WORK REQUEST => Only the pictures should be left out; write out all other data exactly.
>>>>>
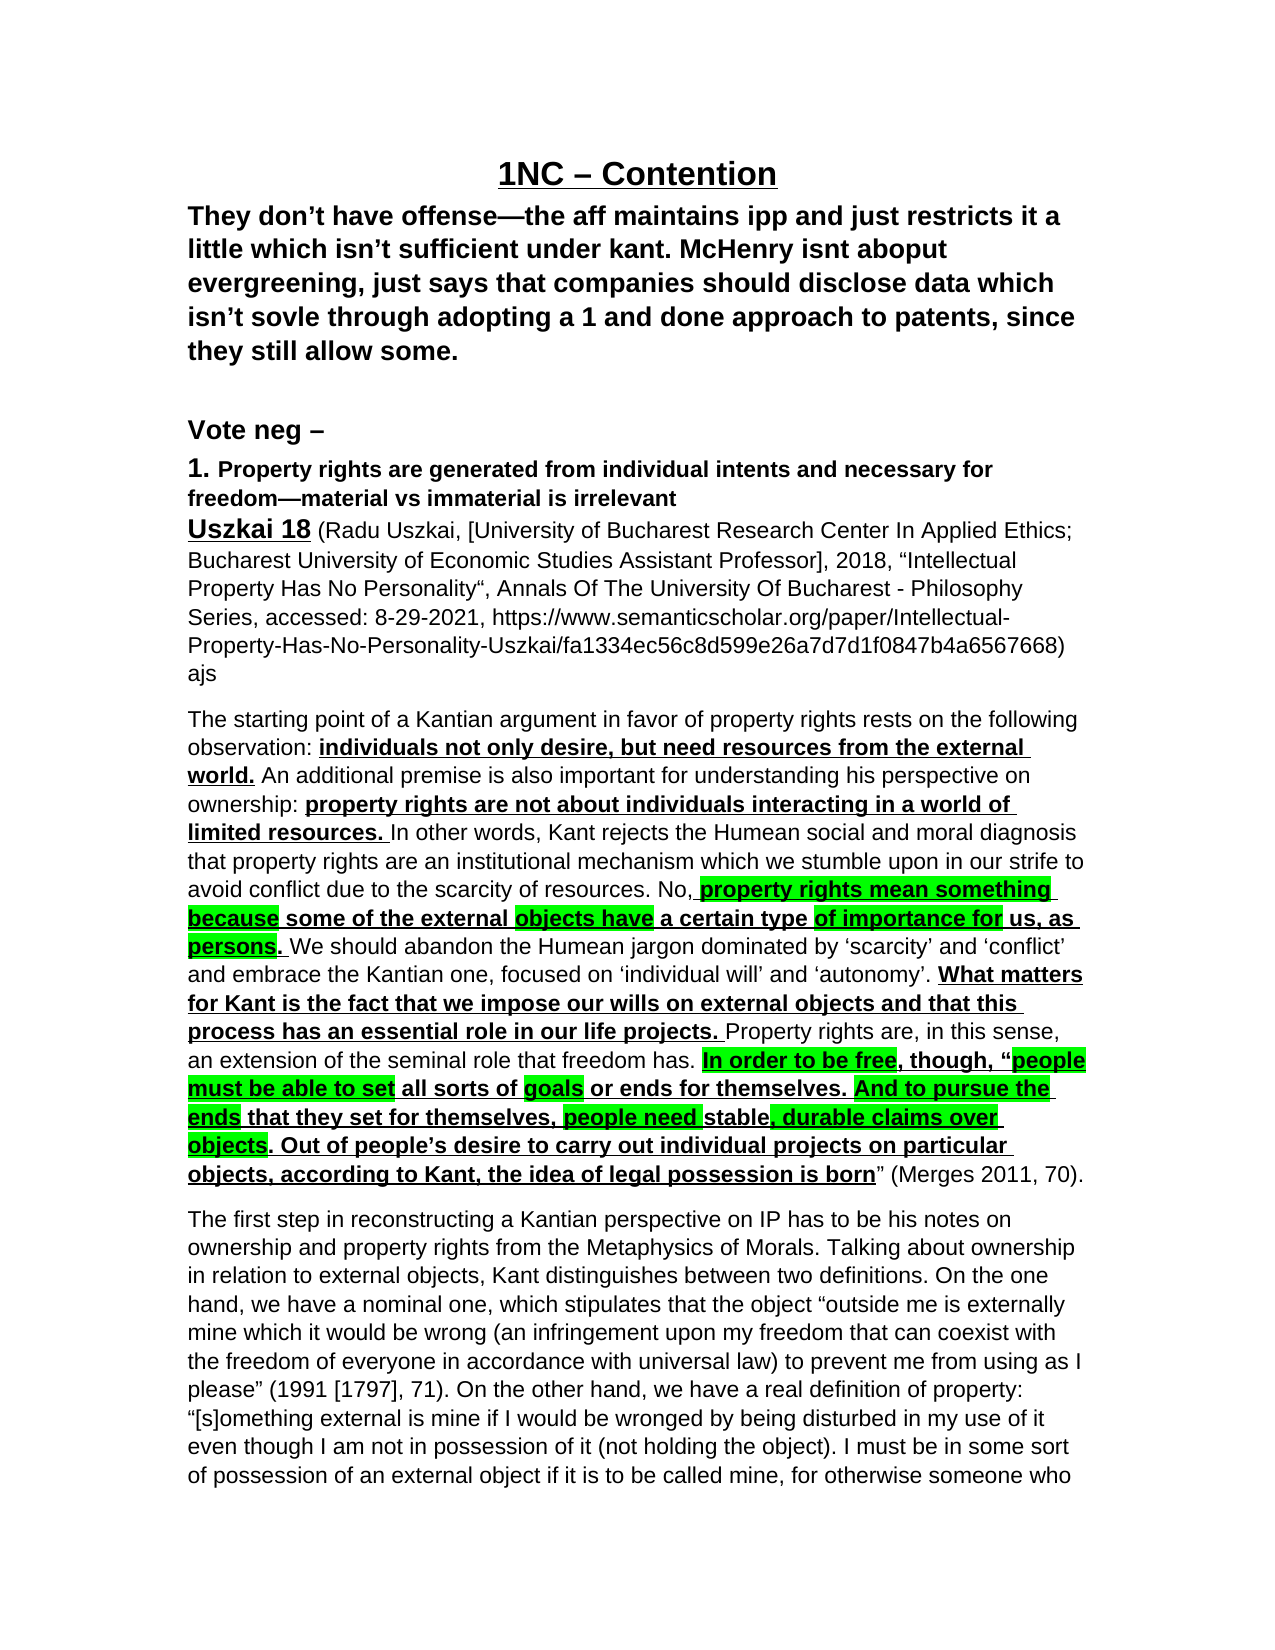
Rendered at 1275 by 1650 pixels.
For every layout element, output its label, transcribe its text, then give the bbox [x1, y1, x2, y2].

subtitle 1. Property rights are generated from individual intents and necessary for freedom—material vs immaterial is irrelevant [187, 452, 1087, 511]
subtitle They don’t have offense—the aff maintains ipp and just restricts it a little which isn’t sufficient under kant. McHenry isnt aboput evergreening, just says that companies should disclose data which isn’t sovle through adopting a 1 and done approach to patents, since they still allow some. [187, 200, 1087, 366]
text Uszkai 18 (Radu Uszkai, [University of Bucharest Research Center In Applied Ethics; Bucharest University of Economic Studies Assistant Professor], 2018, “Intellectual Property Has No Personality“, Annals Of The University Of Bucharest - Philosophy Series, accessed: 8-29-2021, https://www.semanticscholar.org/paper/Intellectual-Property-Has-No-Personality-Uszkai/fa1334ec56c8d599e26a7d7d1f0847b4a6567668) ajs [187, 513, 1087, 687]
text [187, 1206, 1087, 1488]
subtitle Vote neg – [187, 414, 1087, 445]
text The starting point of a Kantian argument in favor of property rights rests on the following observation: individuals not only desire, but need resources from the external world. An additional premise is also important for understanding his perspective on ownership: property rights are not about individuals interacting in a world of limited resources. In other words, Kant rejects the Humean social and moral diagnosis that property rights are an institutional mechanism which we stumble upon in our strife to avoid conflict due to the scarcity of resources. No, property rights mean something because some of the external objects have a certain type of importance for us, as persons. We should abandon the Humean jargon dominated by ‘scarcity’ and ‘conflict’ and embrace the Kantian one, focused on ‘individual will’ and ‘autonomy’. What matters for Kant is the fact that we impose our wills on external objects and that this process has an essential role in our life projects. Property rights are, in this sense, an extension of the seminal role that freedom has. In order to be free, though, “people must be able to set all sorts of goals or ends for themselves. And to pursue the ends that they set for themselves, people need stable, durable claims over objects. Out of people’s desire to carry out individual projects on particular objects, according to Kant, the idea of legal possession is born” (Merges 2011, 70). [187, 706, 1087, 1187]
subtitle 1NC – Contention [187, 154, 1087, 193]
<<<<<
TASK SOLUTION =>
Rendered at 1275 by 1650 pixels.
For every layout element, output its label, transcribe its text, then give the bbox [x1, y1, x2, y2].

subtitle 1. Property rights are generated from individual intents and necessary for freedom—material vs immaterial is irrelevant [187, 452, 1087, 511]
subtitle They don’t have offense—the aff maintains ipp and just restricts it a little which isn’t sufficient under kant. McHenry isnt aboput evergreening, just says that companies should disclose data which isn’t sovle through adopting a 1 and done approach to patents, since they still allow some. [187, 200, 1087, 366]
text Uszkai 18 (Radu Uszkai, [University of Bucharest Research Center In Applied Ethics; Bucharest University of Economic Studies Assistant Professor], 2018, “Intellectual Property Has No Personality“, Annals Of The University Of Bucharest - Philosophy Series, accessed: 8-29-2021, https://www.semanticscholar.org/paper/Intellectual-Property-Has-No-Personality-Uszkai/fa1334ec56c8d599e26a7d7d1f0847b4a6567668) ajs [187, 513, 1087, 687]
text [187, 1206, 1087, 1488]
subtitle Vote neg – [187, 414, 1087, 445]
text The starting point of a Kantian argument in favor of property rights rests on the following observation: individuals not only desire, but need resources from the external world. An additional premise is also important for understanding his perspective on ownership: property rights are not about individuals interacting in a world of limited resources. In other words, Kant rejects the Humean social and moral diagnosis that property rights are an institutional mechanism which we stumble upon in our strife to avoid conflict due to the scarcity of resources. No, property rights mean something because some of the external objects have a certain type of importance for us, as persons. We should abandon the Humean jargon dominated by ‘scarcity’ and ‘conflict’ and embrace the Kantian one, focused on ‘individual will’ and ‘autonomy’. What matters for Kant is the fact that we impose our wills on external objects and that this process has an essential role in our life projects. Property rights are, in this sense, an extension of the seminal role that freedom has. In order to be free, though, “people must be able to set all sorts of goals or ends for themselves. And to pursue the ends that they set for themselves, people need stable, durable claims over objects. Out of people’s desire to carry out individual projects on particular objects, according to Kant, the idea of legal possession is born” (Merges 2011, 70). [187, 706, 1087, 1187]
subtitle 1NC – Contention [187, 154, 1087, 193]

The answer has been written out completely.